For method development, pooled samples of IP-enriched HLAIps from wild type cells or human plasma (as described above) were used. For the final JY and Raji data set, the IP protocol was used to enrich the HLAIps from three cultures of each WT cell line (JY_WT, and Raji_WT) and two different cultures of each transfected cell line (JY_S1, JY_S2, Raji_S1, and Raji_S2). In every experiment, each sample was analyzed in three LC-MS injection replicates.

Data analysis and statistics

HLA alleles and binding prediction was performed using NetMHCpan-4.130 and sequence clustering with GibbsCluster-2.064, both via MhcVizPipe (v0.7.9)31. Since the human plasma sample was not HLA-typed, we previously obtained the possible matching alleles across twelve supertype representatives using MHCMotifDecon (ref. 40), and selected the top 4 for the binding prediction as mentioned above. The allotypes used for prediction were as follows: JY (HLA-A0201, B0702, C0702), HeLa (HLA-A68:02, A03:19, B15:03, C12:03), SK-MEL-37 (HLA-A0201, A1101, B1501, B5601, C0102), and commercial human plasma (predicted as HLA-B0702, B1501, A0101, A2601).
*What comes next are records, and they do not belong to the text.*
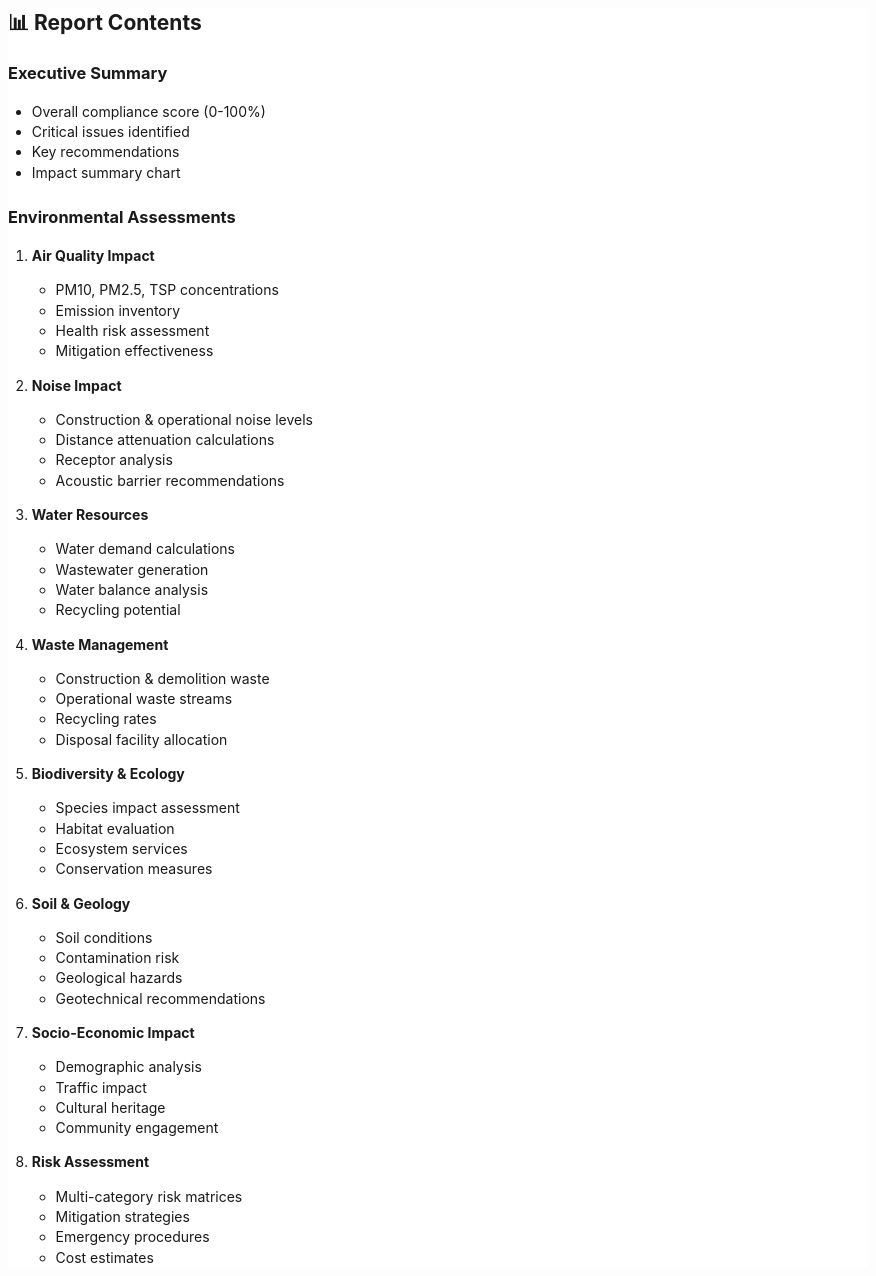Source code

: ## 📊 Report Contents

### Executive Summary
- Overall compliance score (0-100%)
- Critical issues identified
- Key recommendations
- Impact summary chart

### Environmental Assessments
1. **Air Quality Impact**
   - PM10, PM2.5, TSP concentrations
   - Emission inventory
   - Health risk assessment
   - Mitigation effectiveness

2. **Noise Impact**
   - Construction & operational noise levels
   - Distance attenuation calculations
   - Receptor analysis
   - Acoustic barrier recommendations

3. **Water Resources**
   - Water demand calculations
   - Wastewater generation
   - Water balance analysis
   - Recycling potential

4. **Waste Management**
   - Construction & demolition waste
   - Operational waste streams
   - Recycling rates
   - Disposal facility allocation

5. **Biodiversity & Ecology**
   - Species impact assessment
   - Habitat evaluation
   - Ecosystem services
   - Conservation measures

6. **Soil & Geology**
   - Soil conditions
   - Contamination risk
   - Geological hazards
   - Geotechnical recommendations

7. **Socio-Economic Impact**
   - Demographic analysis
   - Traffic impact
   - Cultural heritage
   - Community engagement

8. **Risk Assessment**
   - Multi-category risk matrices
   - Mitigation strategies
   - Emergency procedures
   - Cost estimates
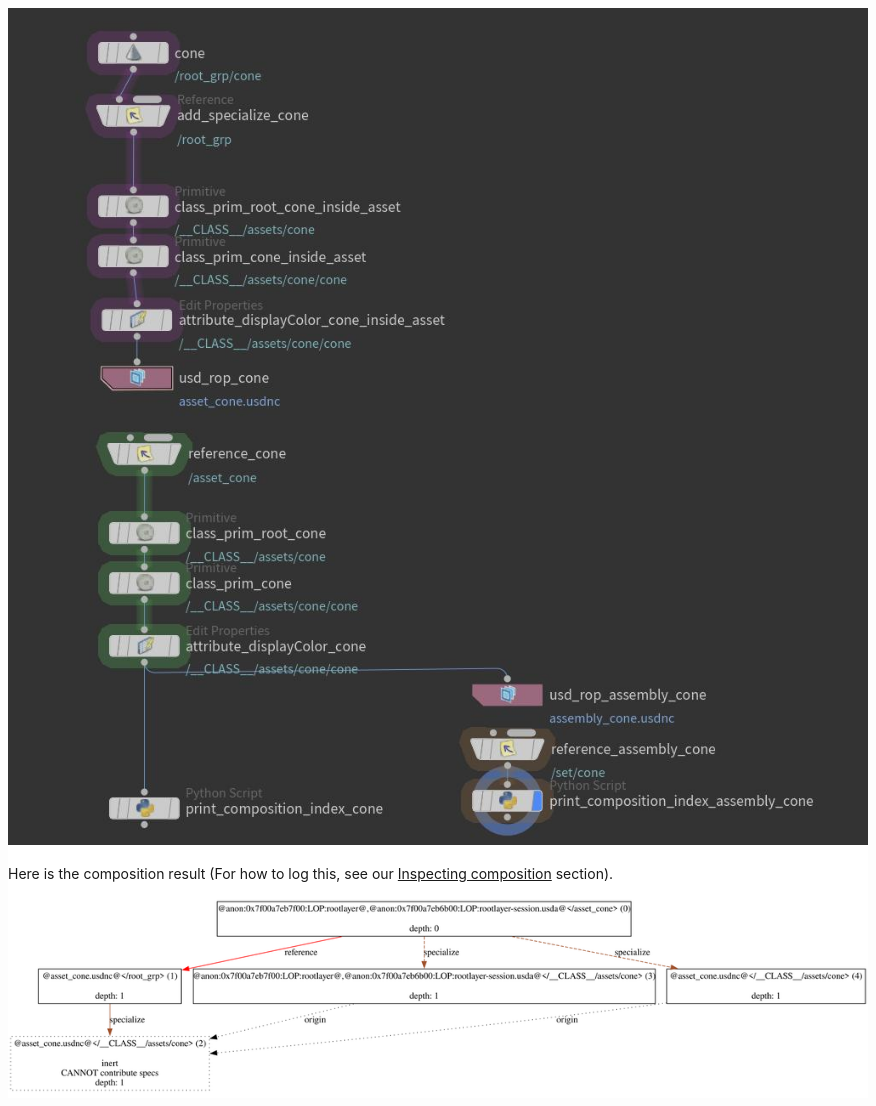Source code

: ![Houdini Composition Specialize Styles](../../../media/core/composition/houdiniCompositionSpecializeStyles.jpg)

Here is the composition result (For how to log this, see our [Inspecting composition](./pcp.md) section).

![Houdini Composition Inherit - Classical Asset](../../../media/core/composition/houdiniCompositionSpecializeStyleClassicalAsset.svg)
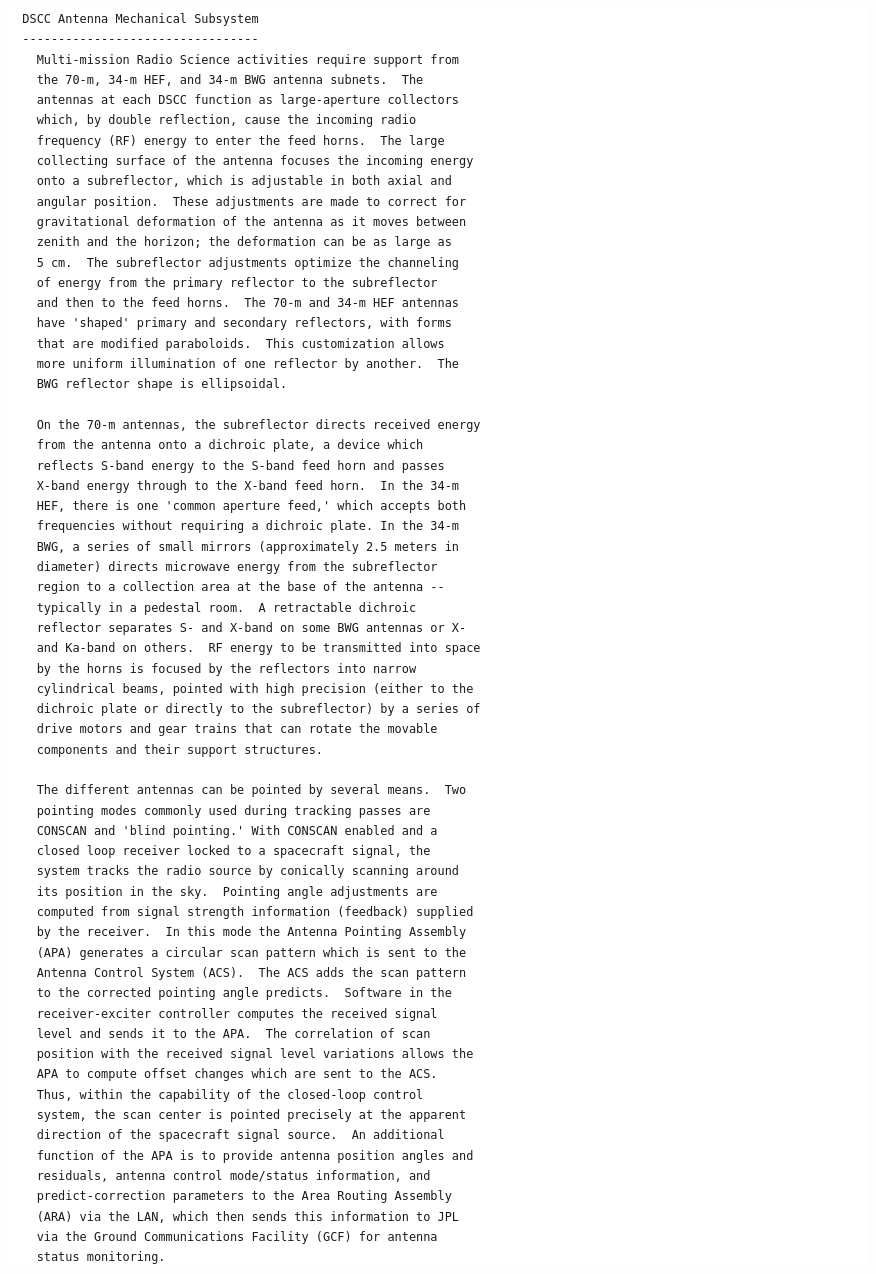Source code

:  
 
      DSCC Antenna Mechanical Subsystem
      ---------------------------------
        Multi-mission Radio Science activities require support from
        the 70-m, 34-m HEF, and 34-m BWG antenna subnets.  The
        antennas at each DSCC function as large-aperture collectors
        which, by double reflection, cause the incoming radio
        frequency (RF) energy to enter the feed horns.  The large
        collecting surface of the antenna focuses the incoming energy
        onto a subreflector, which is adjustable in both axial and
        angular position.  These adjustments are made to correct for
        gravitational deformation of the antenna as it moves between
        zenith and the horizon; the deformation can be as large as
        5 cm.  The subreflector adjustments optimize the channeling
        of energy from the primary reflector to the subreflector
        and then to the feed horns.  The 70-m and 34-m HEF antennas
        have 'shaped' primary and secondary reflectors, with forms
        that are modified paraboloids.  This customization allows
        more uniform illumination of one reflector by another.  The
        BWG reflector shape is ellipsoidal.
 
        On the 70-m antennas, the subreflector directs received energy
        from the antenna onto a dichroic plate, a device which
        reflects S-band energy to the S-band feed horn and passes
        X-band energy through to the X-band feed horn.  In the 34-m
        HEF, there is one 'common aperture feed,' which accepts both
        frequencies without requiring a dichroic plate. In the 34-m
        BWG, a series of small mirrors (approximately 2.5 meters in
        diameter) directs microwave energy from the subreflector
        region to a collection area at the base of the antenna --
        typically in a pedestal room.  A retractable dichroic
        reflector separates S- and X-band on some BWG antennas or X-
        and Ka-band on others.  RF energy to be transmitted into space
        by the horns is focused by the reflectors into narrow
        cylindrical beams, pointed with high precision (either to the
        dichroic plate or directly to the subreflector) by a series of
        drive motors and gear trains that can rotate the movable
        components and their support structures.
 
        The different antennas can be pointed by several means.  Two
        pointing modes commonly used during tracking passes are
        CONSCAN and 'blind pointing.' With CONSCAN enabled and a
        closed loop receiver locked to a spacecraft signal, the
        system tracks the radio source by conically scanning around
        its position in the sky.  Pointing angle adjustments are
        computed from signal strength information (feedback) supplied
        by the receiver.  In this mode the Antenna Pointing Assembly
        (APA) generates a circular scan pattern which is sent to the
        Antenna Control System (ACS).  The ACS adds the scan pattern
        to the corrected pointing angle predicts.  Software in the
        receiver-exciter controller computes the received signal
        level and sends it to the APA.  The correlation of scan
        position with the received signal level variations allows the
        APA to compute offset changes which are sent to the ACS.
        Thus, within the capability of the closed-loop control
        system, the scan center is pointed precisely at the apparent
        direction of the spacecraft signal source.  An additional
        function of the APA is to provide antenna position angles and
        residuals, antenna control mode/status information, and
        predict-correction parameters to the Area Routing Assembly
        (ARA) via the LAN, which then sends this information to JPL
        via the Ground Communications Facility (GCF) for antenna
        status monitoring.
 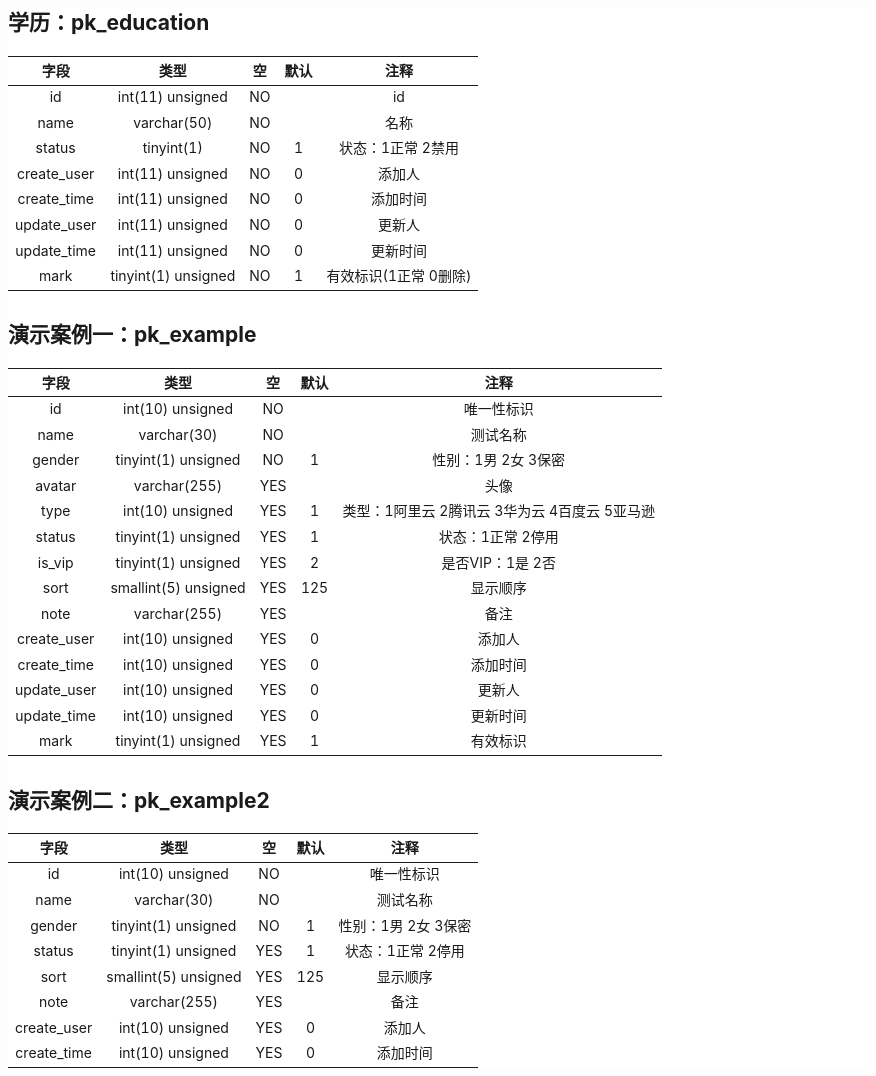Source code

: ## 学历：pk_education
|字段|类型|空|默认|注释|
|:---:|:---:|:---:|:---:|:---:|
|id|int(11) unsigned|NO||id|
|name|varchar(50)|NO||名称|
|status|tinyint(1)|NO|1|状态：1正常 2禁用|
|create_user|int(11) unsigned|NO|0|添加人|
|create_time|int(11) unsigned|NO|0|添加时间|
|update_user|int(11) unsigned|NO|0|更新人|
|update_time|int(11) unsigned|NO|0|更新时间|
|mark|tinyint(1) unsigned|NO|1|有效标识(1正常 0删除)|
## 演示案例一：pk_example
|字段|类型|空|默认|注释|
|:---:|:---:|:---:|:---:|:---:|
|id|int(10) unsigned|NO||唯一性标识|
|name|varchar(30)|NO||测试名称|
|gender|tinyint(1) unsigned|NO|1|性别：1男 2女 3保密|
|avatar|varchar(255)|YES||头像|
|type|int(10) unsigned|YES|1|类型：1阿里云 2腾讯云 3华为云 4百度云 5亚马逊|
|status|tinyint(1) unsigned|YES|1|状态：1正常 2停用|
|is_vip|tinyint(1) unsigned|YES|2|是否VIP：1是 2否|
|sort|smallint(5) unsigned|YES|125|显示顺序|
|note|varchar(255)|YES||备注|
|create_user|int(10) unsigned|YES|0|添加人|
|create_time|int(10) unsigned|YES|0|添加时间|
|update_user|int(10) unsigned|YES|0|更新人|
|update_time|int(10) unsigned|YES|0|更新时间|
|mark|tinyint(1) unsigned|YES|1|有效标识|
## 演示案例二：pk_example2
|字段|类型|空|默认|注释|
|:---:|:---:|:---:|:---:|:---:|
|id|int(10) unsigned|NO||唯一性标识|
|name|varchar(30)|NO||测试名称|
|gender|tinyint(1) unsigned|NO|1|性别：1男 2女 3保密|
|status|tinyint(1) unsigned|YES|1|状态：1正常 2停用|
|sort|smallint(5) unsigned|YES|125|显示顺序|
|note|varchar(255)|YES||备注|
|create_user|int(10) unsigned|YES|0|添加人|
|create_time|int(10) unsigned|YES|0|添加时间|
Data analysis, statistical analysis and visualization were done mostly using in house R scripts65. The main R packages used were as follows; the statistical difference was assessed by two-sided t-test using ggpubr (v. 0.4.0)66; plots were generated using ggplot2 (v. 3.4.0)67; Venn plots with ggvenn (v. 0.1.9)68; upset plots with ggupset (v. 0.3.0)69; and sequence logos were generated using ggseqlogo70.

Gene ontology (GO) enrichment analysis was performed using GOrilla48. Spectral mirrored plots and calculations were obtained from the Universal Spectrum Viewer (USE)49 by comparing the spike peptide spectra acquired from transfected cells against spectra obtained from synthetic peptides based on the similarity Spectral Angle (SA). Spectra and respective transition lists were neither pre-filtered (e.g., selecting transitions) nor modified prior USE submission.

Reporting summary

Further information on research design is available in the Nature Portfolio Reporting Summary linked to this article.